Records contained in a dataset
-- Opening Marker --

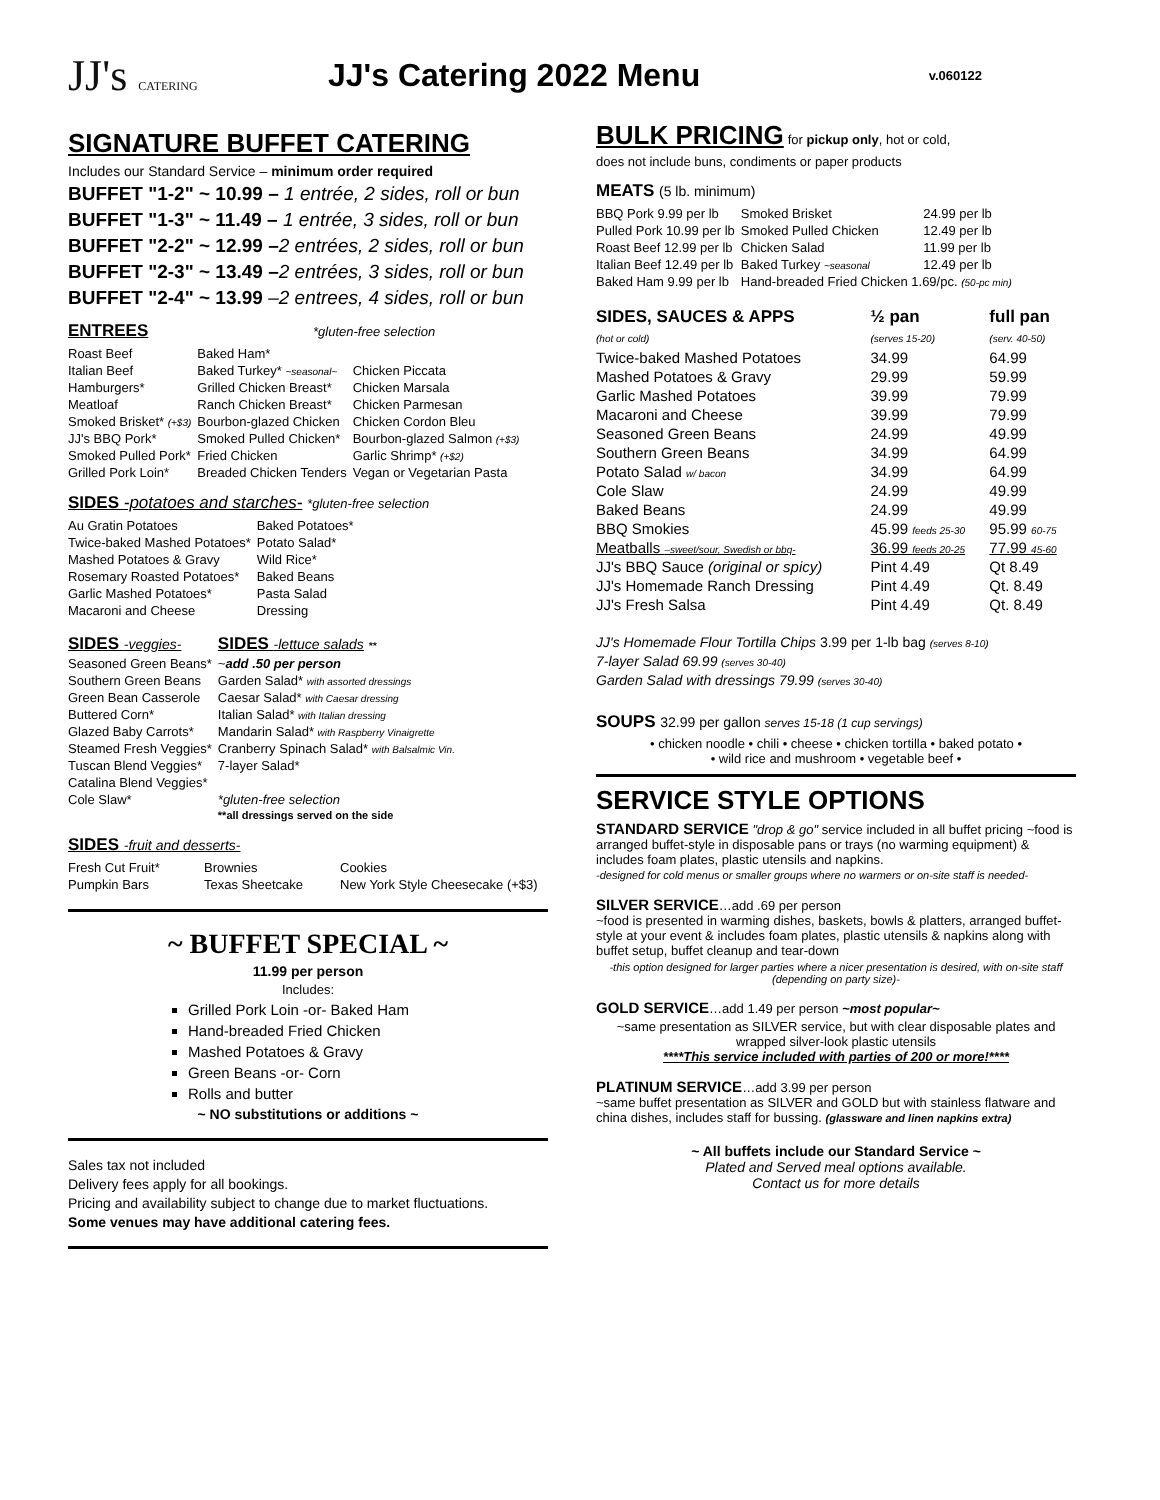JJ's CATERING
JJ's Catering 2022 Menu
v.060122
SIGNATURE BUFFET CATERING
Includes our Standard Service – minimum order required
BUFFET "1-2" ~ 10.99 – 1 entrée, 2 sides, roll or bun
BUFFET "1-3" ~ 11.49 – 1 entrée, 3 sides, roll or bun
BUFFET "2-2" ~ 12.99 –2 entrées, 2 sides, roll or bun
BUFFET "2-3" ~ 13.49 –2 entrées, 3 sides, roll or bun
BUFFET "2-4" ~ 13.99 –2 entrees, 4 sides, roll or bun
ENTREES *gluten-free selection
| Roast Beef | Baked Ham* | |
| Italian Beef | Baked Turkey* ~seasonal~ | Chicken Piccata |
| Hamburgers* | Grilled Chicken Breast* | Chicken Marsala |
| Meatloaf | Ranch Chicken Breast* | Chicken Parmesan |
| Smoked Brisket* (+$3) | Bourbon-glazed Chicken | Chicken Cordon Bleu |
| JJ's BBQ Pork* | Smoked Pulled Chicken* | Bourbon-glazed Salmon (+$3) |
| Smoked Pulled Pork* | Fried Chicken | Garlic Shrimp* (+$2) |
| Grilled Pork Loin* | Breaded Chicken Tenders | Vegan or Vegetarian Pasta |
SIDES -potatoes and starches- *gluten-free selection
| Au Gratin Potatoes | Baked Potatoes* |
| Twice-baked Mashed Potatoes* | Potato Salad* |
| Mashed Potatoes & Gravy | Wild Rice* |
| Rosemary Roasted Potatoes* | Baked Beans |
| Garlic Mashed Potatoes* | Pasta Salad |
| Macaroni and Cheese | Dressing |
| SIDES -veggies- | SIDES -lettuce salads ** |
| --- | --- |
| Seasoned Green Beans* | ~ add .50 per person |
| Southern Green Beans | Garden Salad* with assorted dressings |
| Green Bean Casserole | Caesar Salad* with Caesar dressing |
| Buttered Corn* | Italian Salad* with Italian dressing |
| Glazed Baby Carrots* | Mandarin Salad* with Raspberry Vinaigrette |
| Steamed Fresh Veggies* | Cranberry Spinach Salad* with Balsalmic Vin. |
| Tuscan Blend Veggies* | 7-layer Salad* |
| Catalina Blend Veggies* | |
| Cole Slaw* | *gluten-free selection **all dressings served on the side |
SIDES -fruit and desserts-
| Fresh Cut Fruit* | Brownies | Cookies |
| Pumpkin Bars | Texas Sheetcake | New York Style Cheesecake (+$3) |
~ BUFFET SPECIAL ~
11.99 per person
Includes:
Grilled Pork Loin -or- Baked Ham
Hand-breaded Fried Chicken
Mashed Potatoes & Gravy
Green Beans -or- Corn
Rolls and butter
~ NO substitutions or additions ~
Sales tax not included
Delivery fees apply for all bookings.
Pricing and availability subject to change due to market fluctuations.
Some venues may have additional catering fees.
BULK PRICING
for pickup only, hot or cold,
does not include buns, condiments or paper products
MEATS (5 lb. minimum)
| BBQ Pork 9.99 per lb | Smoked Brisket | 24.99 per lb |
| Pulled Pork 10.99 per lb | Smoked Pulled Chicken | 12.49 per lb |
| Roast Beef 12.99 per lb | Chicken Salad | 11.99 per lb |
| Italian Beef 12.49 per lb | Baked Turkey ~seasonal | 12.49 per lb |
| Baked Ham 9.99 per lb | Hand-breaded Fried Chicken 1.69/pc. (50-pc min) | |
| SIDES, SAUCES & APPS (hot or cold) | ½ pan (serves 15-20) | full pan (serv. 40-50) |
| --- | --- | --- |
| Twice-baked Mashed Potatoes | 34.99 | 64.99 |
| Mashed Potatoes & Gravy | 29.99 | 59.99 |
| Garlic Mashed Potatoes | 39.99 | 79.99 |
| Macaroni and Cheese | 39.99 | 79.99 |
| Seasoned Green Beans | 24.99 | 49.99 |
| Southern Green Beans | 34.99 | 64.99 |
| Potato Salad w/ bacon | 34.99 | 64.99 |
| Cole Slaw | 24.99 | 49.99 |
| Baked Beans | 24.99 | 49.99 |
| BBQ Smokies | 45.99 feeds 25-30 | 95.99 60-75 |
| Meatballs –sweet/sour, Swedish or bbq- | 36.99 feeds 20-25 | 77.99 45-60 |
| JJ's BBQ Sauce (original or spicy) | Pint 4.49 | Qt 8.49 |
| JJ's Homemade Ranch Dressing | Pint 4.49 | Qt. 8.49 |
| JJ's Fresh Salsa | Pint 4.49 | Qt. 8.49 |
JJ's Homemade Flour Tortilla Chips 3.99 per 1-lb bag (serves 8-10)
7-layer Salad 69.99 (serves 30-40)
Garden Salad with dressings 79.99 (serves 30-40)
SOUPS 32.99 per gallon serves 15-18 (1 cup servings)
• chicken noodle • chili • cheese • chicken tortilla • baked potato •
• wild rice and mushroom • vegetable beef •
SERVICE STYLE OPTIONS
STANDARD SERVICE "drop & go" service included in all buffet pricing ~food is arranged buffet-style in disposable pans or trays (no warming equipment) & includes foam plates, plastic utensils and napkins.
-designed for cold menus or smaller groups where no warmers or on-site staff is needed-
SILVER SERVICE…add .69 per person
~food is presented in warming dishes, baskets, bowls & platters, arranged buffet-style at your event & includes foam plates, plastic utensils & napkins along with buffet setup, buffet cleanup and tear-down
-this option designed for larger parties where a nicer presentation is desired, with on-site staff (depending on party size)-
GOLD SERVICE…add 1.49 per person ~most popular~
~same presentation as SILVER service, but with clear disposable plates and wrapped silver-look plastic utensils
****This service included with parties of 200 or more!****
PLATINUM SERVICE…add 3.99 per person
~same buffet presentation as SILVER and GOLD but with stainless flatware and china dishes, includes staff for bussing. (glassware and linen napkins extra)
~ All buffets include our Standard Service ~
Plated and Served meal options available.
Contact us for more details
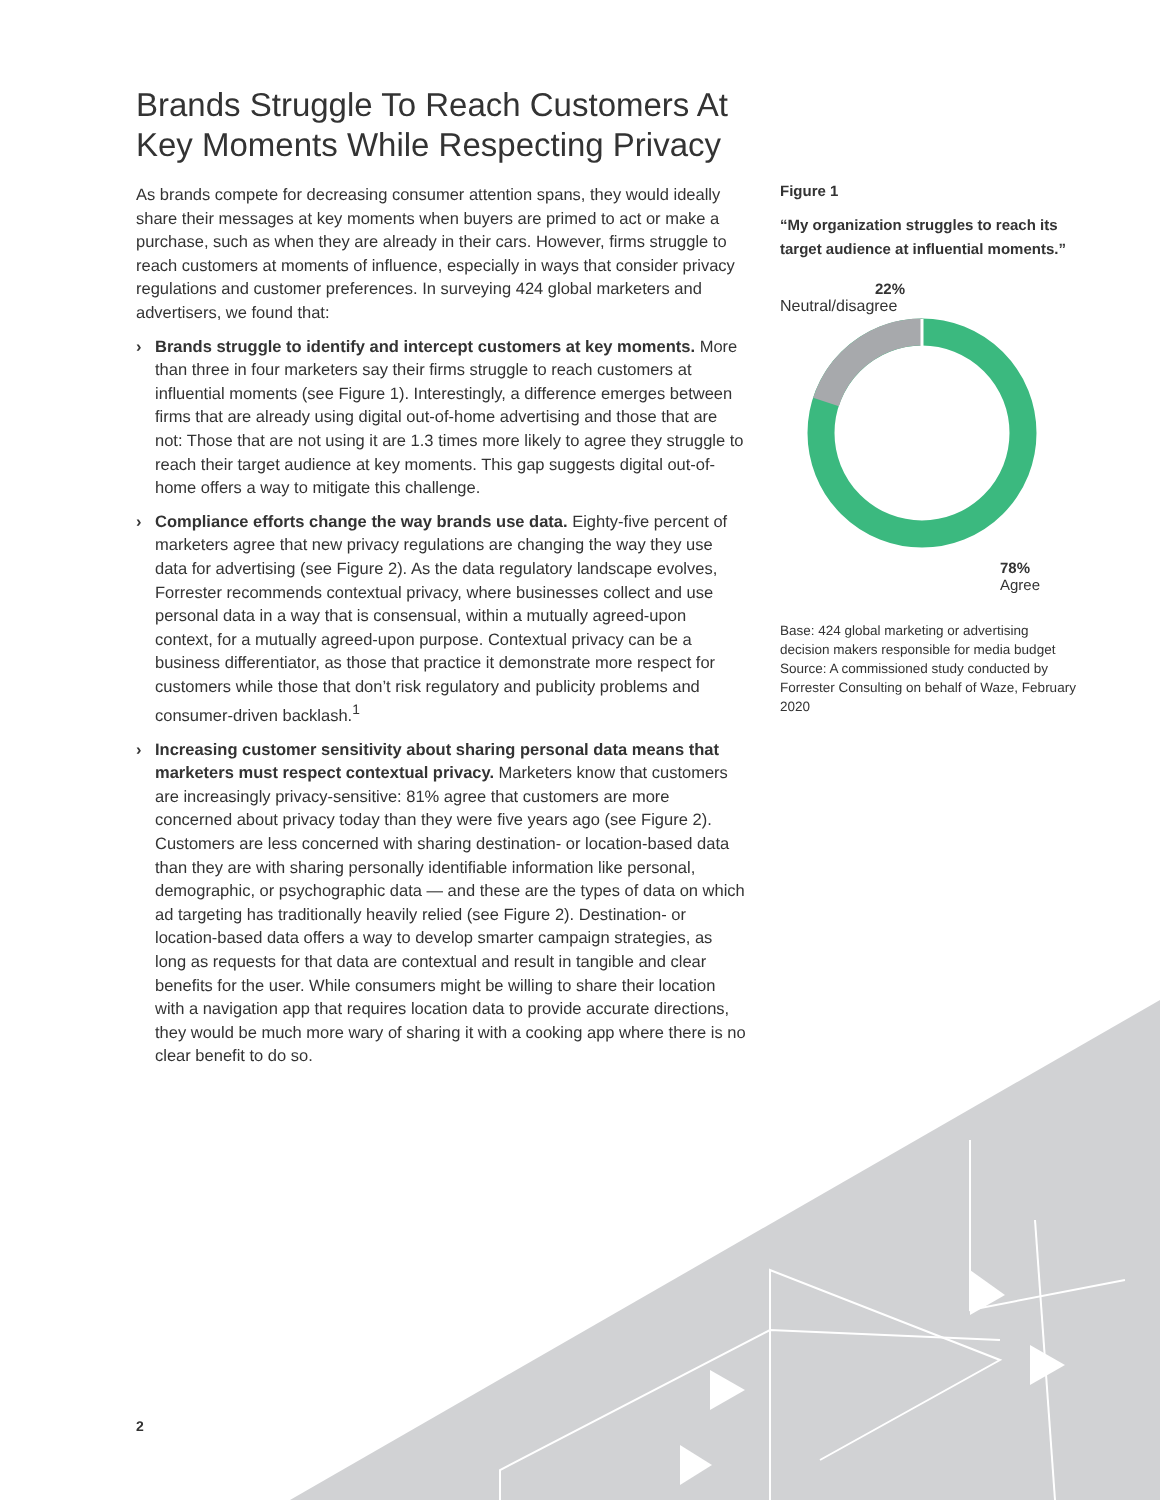Brands Struggle To Reach Customers At Key Moments While Respecting Privacy
As brands compete for decreasing consumer attention spans, they would ideally share their messages at key moments when buyers are primed to act or make a purchase, such as when they are already in their cars. However, firms struggle to reach customers at moments of influence, especially in ways that consider privacy regulations and customer preferences. In surveying 424 global marketers and advertisers, we found that:
› Brands struggle to identify and intercept customers at key moments. More than three in four marketers say their firms struggle to reach customers at influential moments (see Figure 1). Interestingly, a difference emerges between firms that are already using digital out-of-home advertising and those that are not: Those that are not using it are 1.3 times more likely to agree they struggle to reach their target audience at key moments. This gap suggests digital out-of-home offers a way to mitigate this challenge.
› Compliance efforts change the way brands use data. Eighty-five percent of marketers agree that new privacy regulations are changing the way they use data for advertising (see Figure 2). As the data regulatory landscape evolves, Forrester recommends contextual privacy, where businesses collect and use personal data in a way that is consensual, within a mutually agreed-upon context, for a mutually agreed-upon purpose. Contextual privacy can be a business differentiator, as those that practice it demonstrate more respect for customers while those that don’t risk regulatory and publicity problems and consumer-driven backlash.<sup>1</sup>
› Increasing customer sensitivity about sharing personal data means that marketers must respect contextual privacy. Marketers know that customers are increasingly privacy-sensitive: 81% agree that customers are more concerned about privacy today than they were five years ago (see Figure 2). Customers are less concerned with sharing destination- or location-based data than they are with sharing personally identifiable information like personal, demographic, or psychographic data — and these are the types of data on which ad targeting has traditionally heavily relied (see Figure 2). Destination- or location-based data offers a way to develop smarter campaign strategies, as long as requests for that data are contextual and result in tangible and clear benefits for the user. While consumers might be willing to share their location with a navigation app that requires location data to provide accurate directions, they would be much more wary of sharing it with a cooking app where there is no clear benefit to do so.
Figure 1
“My organization struggles to reach its target audience at influential moments.”
22%
Neutral/disagree
78%
Agree
Base: 424 global marketing or advertising decision makers responsible for media budget
Source: A commissioned study conducted by Forrester Consulting on behalf of Waze, February 2020
2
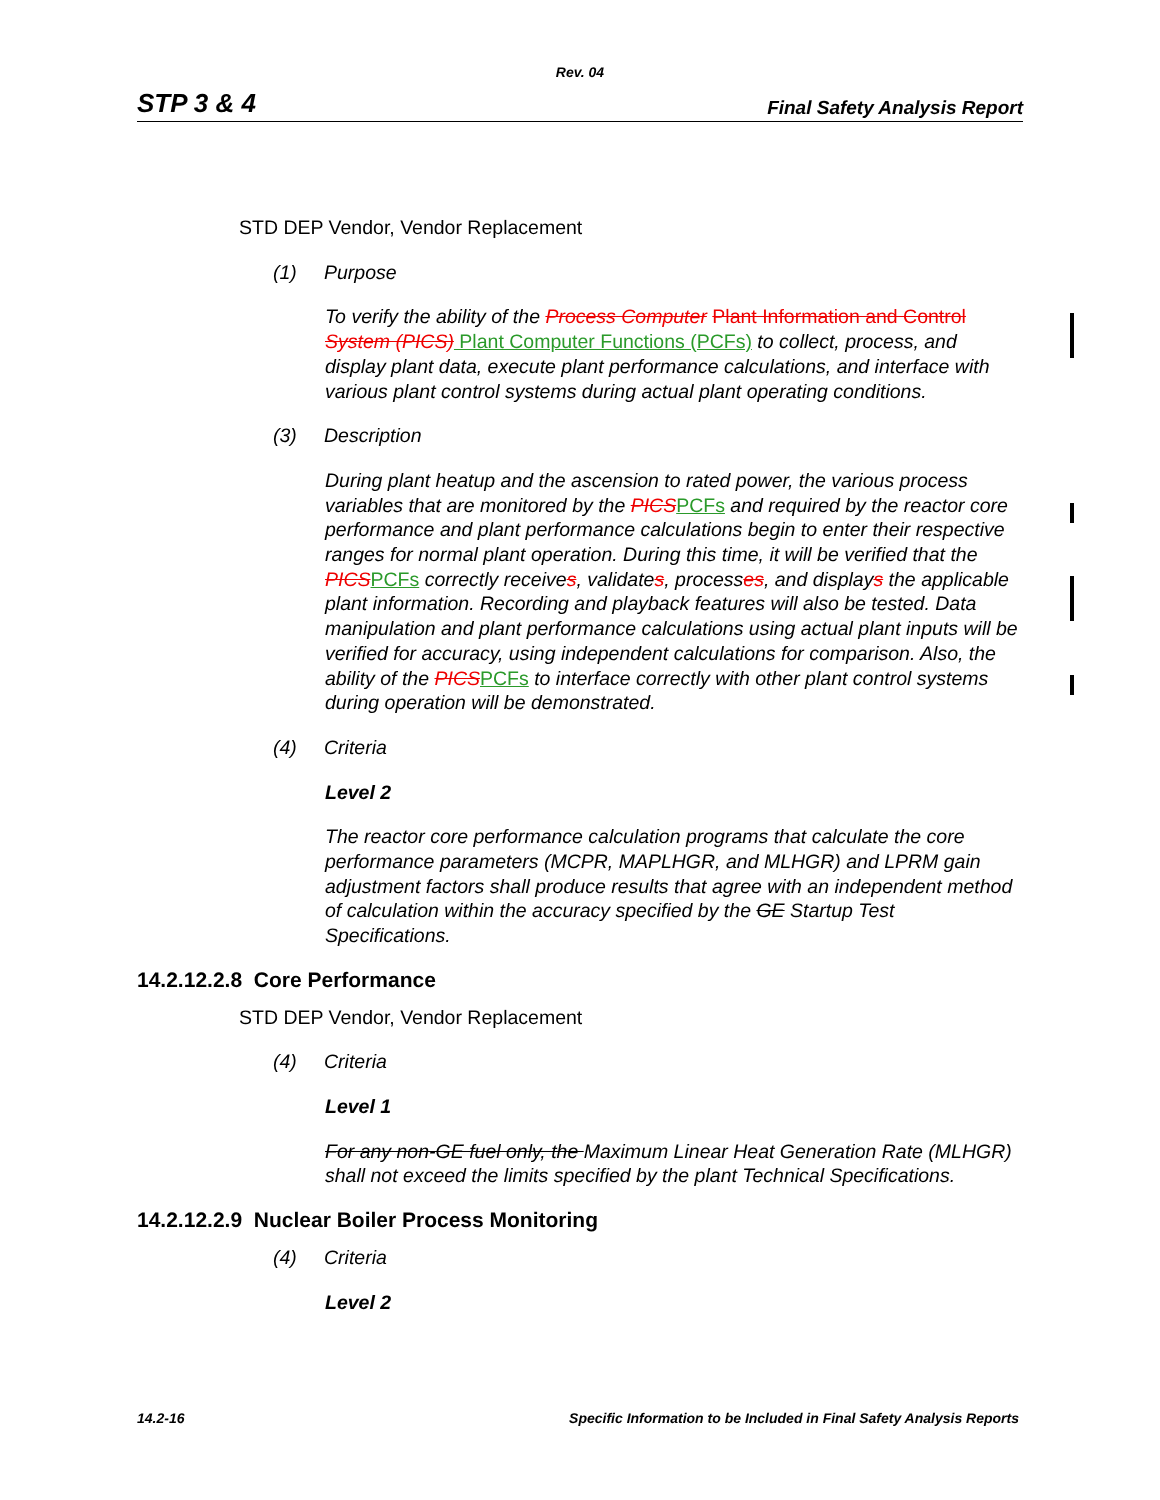Rev. 04
STP 3 & 4 Final Safety Analysis Report
STD DEP Vendor, Vendor Replacement
(1) Purpose
To verify the ability of the Process Computer Plant Information and Control System (PICS) Plant Computer Functions (PCFs) to collect, process, and display plant data, execute plant performance calculations, and interface with various plant control systems during actual plant operating conditions.
(3) Description
During plant heatup and the ascension to rated power, the various process variables that are monitored by the PICS PCFs and required by the reactor core performance and plant performance calculations begin to enter their respective ranges for normal plant operation. During this time, it will be verified that the PICS PCFs correctly receives, validates, processes, and displays the applicable plant information. Recording and playback features will also be tested. Data manipulation and plant performance calculations using actual plant inputs will be verified for accuracy, using independent calculations for comparison. Also, the ability of the PICS PCFs to interface correctly with other plant control systems during operation will be demonstrated.
(4) Criteria
Level 2
The reactor core performance calculation programs that calculate the core performance parameters (MCPR, MAPLHGR, and MLHGR) and LPRM gain adjustment factors shall produce results that agree with an independent method of calculation within the accuracy specified by the GE Startup Test Specifications.
14.2.12.2.8 Core Performance
STD DEP Vendor, Vendor Replacement
(4) Criteria
Level 1
For any non-GE fuel only, the Maximum Linear Heat Generation Rate (MLHGR) shall not exceed the limits specified by the plant Technical Specifications.
14.2.12.2.9 Nuclear Boiler Process Monitoring
(4) Criteria
Level 2
14.2-16 Specific Information to be Included in Final Safety Analysis Reports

-- Closing Marker --

# Task brief
Your answer should be a single number, namely how many lines of the data above hold "Pint".

# Answer box
3